### Activity
Your task is to copy every line of the records below that contains "without".

### Provided data

┏━━

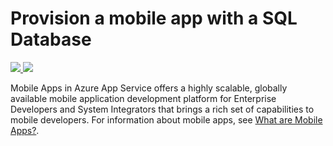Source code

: # Provision a mobile app with a SQL Database

<a href="https://portal.azure.cn/#create/Microsoft.Template/uri/https%3A%2F%2Fgithub.com%2Faryamo%2Fazurejson%2Fblob%2Fmaster%2F101-mobile-app-create%2Fazuredeploy.json" target="_blank">
    <img src="http://azuredeploy.net/deploybutton.png"/>
</a>
<a href="http://armviz.io/#/?load=https%3A%2F%2Fgithub.com%2Faryamo%2Fazurejson%2Fblob%2Fmaster%2F101-mobile-app-create%2Fazuredeploy.json" target="_blank">
    <img src="http://armviz.io/visualizebutton.png"/>
</a>

Mobile Apps in Azure App Service offers a highly scalable, globally available mobile application development platform for Enterprise Developers and System Integrators that brings a rich set of capabilities to mobile developers. 
For information about mobile apps, see [What are Mobile Apps?](https://azure.microsoft.com/documentation/articles/app-service-mobile-value-prop/).
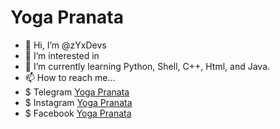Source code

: # Yoga Pranata

- 👋 Hi, I’m @zYxDevs
- 👀 I’m interested in 
- 🌱 I’m currently learning Python, Shell, C++, Html, and Java.
- 📫 How to reach me...
- $ Telegram  [Yoga Pranata](https://t.me/Yoga_CIC)
- $ Instagram [Yoga Pranata](https://instagram.com/itzme.yoga.id)
- $ Facebook  [Yoga Pranata](https://facebook.com/yoga.cic)

<!---
zYxDevs/zYxDevs is a ✨ special ✨ repository because its `README.md` (this file) appears on your GitHub profile.
You can click the Preview link to take a look at your changes.
--->
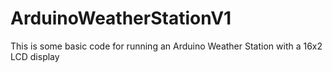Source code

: # ArduinoWeatherStationV1
This is some basic code for running an Arduino Weather Station with a 16x2 LCD display
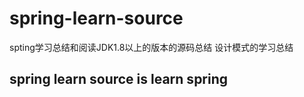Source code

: # spring-learn-source
spting学习总结和阅读JDK1.8以上的版本的源码总结
设计模式的学习总结
## spring learn source is learn spring 
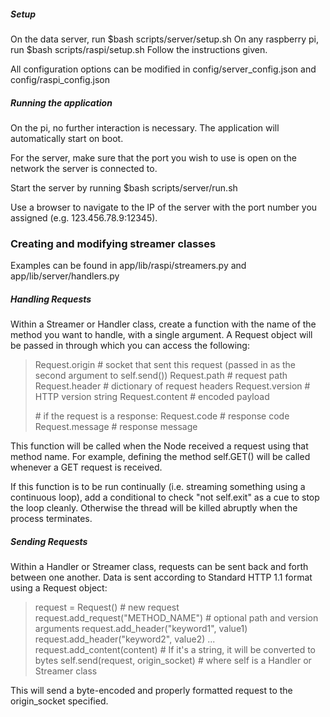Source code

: ##### Setup

On the data server, run           $bash scripts/server/setup.sh
On any raspberry pi, run         $bash scripts/raspi/setup.sh
Follow the instructions given.

All configuration options can be modified in config/server_config.json and config/raspi_config.json

##### Running the application

On the pi, no further interaction is necessary. The application will automatically start on boot.

For the server, make sure that the port you wish to use is open on the network the server is connected to.

Start the server by running  $bash scripts/server/run.sh

Use a browser to navigate to the IP of the server with the port number you assigned (e.g. 123.456.78.9:12345). 



### Creating and modifying streamer classes

Examples can be found in app/lib/raspi/streamers.py and app/lib/server/handlers.py

##### Handling Requests

Within a Streamer or Handler class, create a function with the name of the method you want to handle, with a single argument. A Request object will be passed in through which you can access the following:

> Request.origin      # socket that sent this request (passed in as the second argument to self.send())
> Request.path        # request path
> Request.header    # dictionary of request headers
> Request.version   # HTTP version string
> Request.content   # encoded payload
>
> \# if the request is a response:
> Request.code 	    # response code
> Request.message  # response message

This function will be called when the Node received a request using that method name. For example, defining the method self.GET() will be called whenever a GET request is received. 

If this function is to be run continually (i.e. streaming something using a continuous loop), add a conditional to check "not self.exit" as a cue to stop the loop cleanly. Otherwise the thread will be killed abruptly when the process terminates.

##### Sending Requests

Within a Handler or Streamer class, requests can be sent back and forth between one another. Data is sent according to Standard HTTP 1.1 format using a Request object:

> request = Request()       # new request
> request.add_request("METHOD_NAME")   # optional path and version arguments
> request.add_header("keyword1", value1)
> request.add_header("keyword2", value2)
> ...
> request.add_content(content)   # If it's a string, it will be converted to bytes
> self.send(request, origin_socket)   # where self is a Handler or Streamer class

This will send a byte-encoded and properly formatted request to the origin_socket specified.

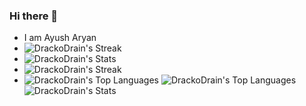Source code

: ### Hi there 👋

- I am Ayush Aryan
- ![DrackoDrain's Streak](https://github-readme-streak-stats.herokuapp.com/?user=DrackoDrain&theme=nightowl&hide_border=true)
- ![DrackoDrain's Stats](https://github-readme-stats.vercel.app/api?username=DrackoDrain&theme=nightowl&show_icons=true&hide_border=true&count_private=true)
- ![DrackoDrain's Streak](https://github-readme-streak-stats.herokuapp.com/?user=DrackoDrain&theme=flag-india&hide_border=true)
- ![DrackoDrain's Top Languages](https://github-readme-stats.vercel.app/api/top-langs/?username=DrackoDrain&theme=flag-india&show_icons=true&hide_border=true&layout=compact)
![DrackoDrain's Top Languages](https://github-readme-stats.vercel.app/api/top-langs/?username=DrackoDrain&theme=gotham&show_icons=true&hide_border=true&layout=compact)
![DrackoDrain's Stats](https://github-readme-stats.vercel.app/api?username=DrackoDrain&theme=gotham&show_icons=true&hide_border=true&count_private=true)

<!--
**DrackoDrain/DrackoDrain** is a ✨ _special_ ✨ repository because its `README.md` (this file) appears on your GitHub profile.

Here are some ideas to get you started:

- 🔭 I’m currently working on Lifetech SOftware...
- 🌱 I’m currently learning MERN...
- 👯 I’m looking to collaborate on ...
- 🤔 I’m looking for help with ...
- 💬 Ask me about ...
- 📫 How to reach me:
Twitter -  https://twitter.com/Longest_livinG_ 
LinkedIn - https://www.linkedin.com/in/ayusharyan07/
- 😄 Pronouns: Aryan


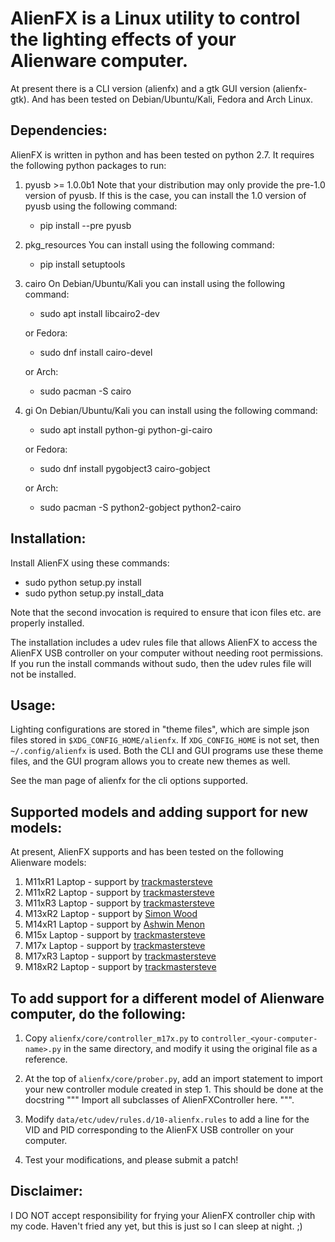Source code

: 
AlienFX is a Linux utility to control the lighting effects of your Alienware computer.
============
At present there is a CLI version (alienfx) and a gtk GUI version (alienfx-gtk). And 
has been tested on Debian/Ubuntu/Kali, Fedora and Arch Linux.

Dependencies:
------------

AlienFX is written in python and has been tested on python 2.7. It requires
the following python packages to run:

1. pyusb >= 1.0.0b1
   Note that your distribution may only provide the pre-1.0 version of pyusb. If
   this is the case, you can install the 1.0 version of pyusb using the 
   following command:
      - pip install --pre pyusb

2. pkg_resources
   You can install using the following command:
      - pip install setuptools

3. cairo
   On Debian/Ubuntu/Kali you can install using the following command:
      - sudo apt install libcairo2-dev

   or Fedora:
      - sudo dnf install cairo-devel
      
   or Arch:
      - sudo pacman -S cairo

4. gi
   On Debian/Ubuntu/Kali you can install using the following command:
      - sudo apt install python-gi python-gi-cairo
   
   or Fedora:
      - sudo dnf install pygobject3 cairo-gobject
      
   or Arch:
      - sudo pacman -S python2-gobject python2-cairo 

Installation:
------------

Install AlienFX using these commands:
  
  - sudo python setup.py install
  - sudo python setup.py install_data

Note that the second invocation is required to ensure that icon files etc. are
properly installed.

The installation includes a udev rules file that allows AlienFX to access the 
AlienFX USB controller on your computer without needing root permissions. If 
you run the install commands without sudo, then the udev rules file will not 
be installed. 

Usage:
-----

Lighting configurations are stored in "theme files", which are simple json
files stored in `$XDG_CONFIG_HOME/alienfx`. If `XDG_CONFIG_HOME` is not set, then
`~/.config/alienfx` is used. Both the CLI and GUI programs use these theme
files, and the GUI program allows you to create new themes as well.

See the man page of alienfx for the cli options supported.

Supported models and adding support for new models:
--------------------------------------------------

At present, AlienFX supports and has been tested on the following Alienware models:

1. M11xR1   Laptop - support by [trackmastersteve](https://github.com/trackmastersteve)
2. M11xR2   Laptop - support by [trackmastersteve](https://github.com/trackmastersteve)
3. M11xR3   Laptop - support by [trackmastersteve](https://github.com/trackmastersteve)
4. M13xR2   Laptop - support by [Simon Wood](https://github.com/mungewell)
5. M14xR1   Laptop - support by [Ashwin Menon](https://github.com/ashwinm76)
6. M15x     Laptop - support by [trackmastersteve](https://github.com/trackmastersteve)
7. M17x     Laptop - support by [trackmastersteve](https://github.com/trackmastersteve)
8. M17xR3   Laptop - support by [trackmastersteve](https://github.com/trackmastersteve)
9. M18xR2   Laptop - support by [trackmastersteve](https://github.com/trackmastersteve)

To add support for a different model of Alienware computer, do the following:
----------------------------------------------------------------------------

1. Copy `alienfx/core/controller_m17x.py` to `controller_<your-computer-name>.py`
   in the same directory, and modify it using the original file as a reference.

2. At the top of `alienfx/core/prober.py`, add an import statement to import your
   new controller module created in step 1. This should be done at the docstring
   """ Import all subclasses of AlienFXController here. """. 

3. Modify `data/etc/udev/rules.d/10-alienfx.rules` to add a line for the VID and 
   PID corresponding to the AlienFX USB controller on your computer.

4. Test your modifications, and please submit a patch!

Disclaimer:
----------

I DO NOT accept responsibility for frying your AlienFX controller chip with my code.
Haven't fried any yet, but this is just so I can sleep at night. ;)
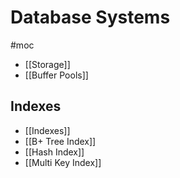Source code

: # Database Systems
#moc 
- [[Storage]]
- [[Buffer Pools]]
## Indexes
- [[Indexes]]
- [[B+ Tree Index]]
- [[Hash Index]]
- [[Multi Key Index]]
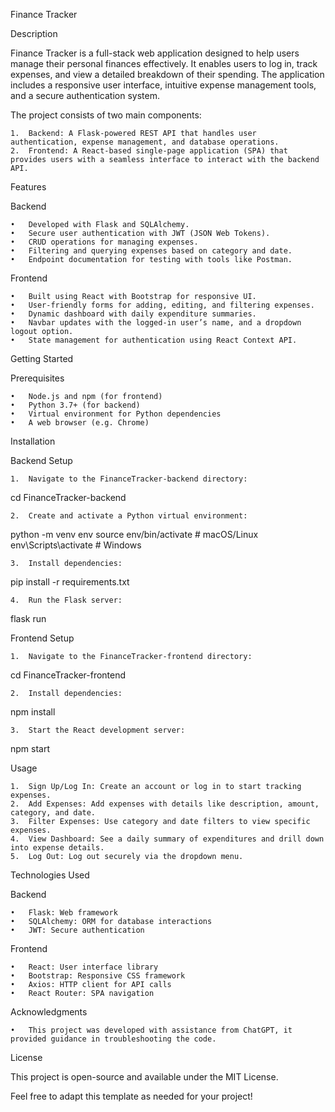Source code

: Finance Tracker

Description

Finance Tracker is a full-stack web application designed to help users manage their personal finances effectively. It enables users to log in, track expenses, and view a detailed breakdown of their spending. The application includes a responsive user interface, intuitive expense management tools, and a secure authentication system.

The project consists of two main components:

	1.	Backend: A Flask-powered REST API that handles user authentication, expense management, and database operations.
	2.	Frontend: A React-based single-page application (SPA) that provides users with a seamless interface to interact with the backend API.

Features

Backend

	•	Developed with Flask and SQLAlchemy.
	•	Secure user authentication with JWT (JSON Web Tokens).
	•	CRUD operations for managing expenses.
	•	Filtering and querying expenses based on category and date.
	•	Endpoint documentation for testing with tools like Postman.

Frontend

	•	Built using React with Bootstrap for responsive UI.
	•	User-friendly forms for adding, editing, and filtering expenses.
	•	Dynamic dashboard with daily expenditure summaries.
	•	Navbar updates with the logged-in user’s name, and a dropdown logout option.
	•	State management for authentication using React Context API.


Getting Started

Prerequisites

	•	Node.js and npm (for frontend)
	•	Python 3.7+ (for backend)
	•	Virtual environment for Python dependencies
	•	A web browser (e.g. Chrome)

Installation

Backend Setup

	1.	Navigate to the FinanceTracker-backend directory:

cd FinanceTracker-backend


	2.	Create and activate a Python virtual environment:

python -m venv env
source env/bin/activate  # macOS/Linux
env\Scripts\activate     # Windows


	3.	Install dependencies:

pip install -r requirements.txt


	4.	Run the Flask server:

flask run



Frontend Setup

	1.	Navigate to the FinanceTracker-frontend directory:

cd FinanceTracker-frontend


	2.	Install dependencies:

npm install


	3.	Start the React development server:

npm start



Usage

	1.	Sign Up/Log In: Create an account or log in to start tracking expenses.
	2.	Add Expenses: Add expenses with details like description, amount, category, and date.
	3.	Filter Expenses: Use category and date filters to view specific expenses.
	4.	View Dashboard: See a daily summary of expenditures and drill down into expense details.
	5.	Log Out: Log out securely via the dropdown menu.

Technologies Used

Backend

	•	Flask: Web framework
	•	SQLAlchemy: ORM for database interactions
	•	JWT: Secure authentication

Frontend

	•	React: User interface library
	•	Bootstrap: Responsive CSS framework
	•	Axios: HTTP client for API calls
	•	React Router: SPA navigation

Acknowledgments

	•	This project was developed with assistance from ChatGPT, it provided guidance in troubleshooting the code.

License

This project is open-source and available under the MIT License.

Feel free to adapt this template as needed for your project!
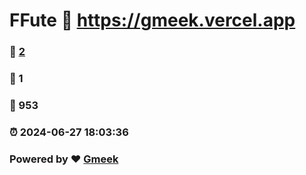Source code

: # FFute :link: https://gmeek.vercel.app 
### :page_facing_up: [2](https://gmeek.vercel.app/tag.html) 
### :speech_balloon: 1 
### :hibiscus: 953 
### :alarm_clock: 2024-06-27 18:03:36 
### Powered by :heart: [Gmeek](https://github.com/Meekdai/Gmeek)
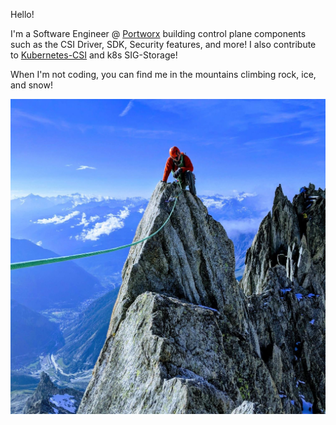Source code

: Hello!

I'm a Software Engineer @ [Portworx](http://portworx.com/) building control plane components such as the CSI Driver, SDK, Security features, and more! I also contribute to [Kubernetes-CSI](https://github.com/kubernetes-csi) and k8s SIG-Storage!

When I'm not coding, you can find me in the mountains climbing rock, ice, and snow!

![](https://github.com/ggriffiths/ggriffiths/blob/master/alps.jpg)
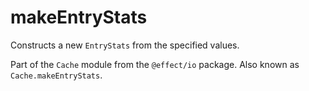 # makeEntryStats

Constructs a new `EntryStats` from the specified values.

Part of the `Cache` module from the `@effect/io` package. Also known as `Cache.makeEntryStats`.
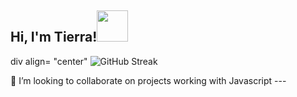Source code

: 


<!---
flgirl813/flgirl813 is a ✨ special ✨ repository because its `README.md` (this file) appears on your GitHub profile.
You can click the Preview link to take a look at your changes.
--->

<h2> Hi, I'm Tierra!<img src="https://media3.giphy.com/media/Wj7lNjMNDxSmc/giphy.gif?cid=ecf05e47afwx9zxo8cvazpn1z8sntp9npu9zmwpdxoy5tyhc&rid=giphy.gif&ct=g" width="50"></h2>

div align= "center"
![GitHub Streak](http://github-readme-streak-stats.herokuapp.com?user=flgirl813)
</div>
💞️ I’m looking to collaborate on projects working with Javascript
---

┗━━

### Reply to the exercise
AlienFX USB controller on your computer without needing root permissions. If 
you run the install commands without sudo, then the udev rules file will not 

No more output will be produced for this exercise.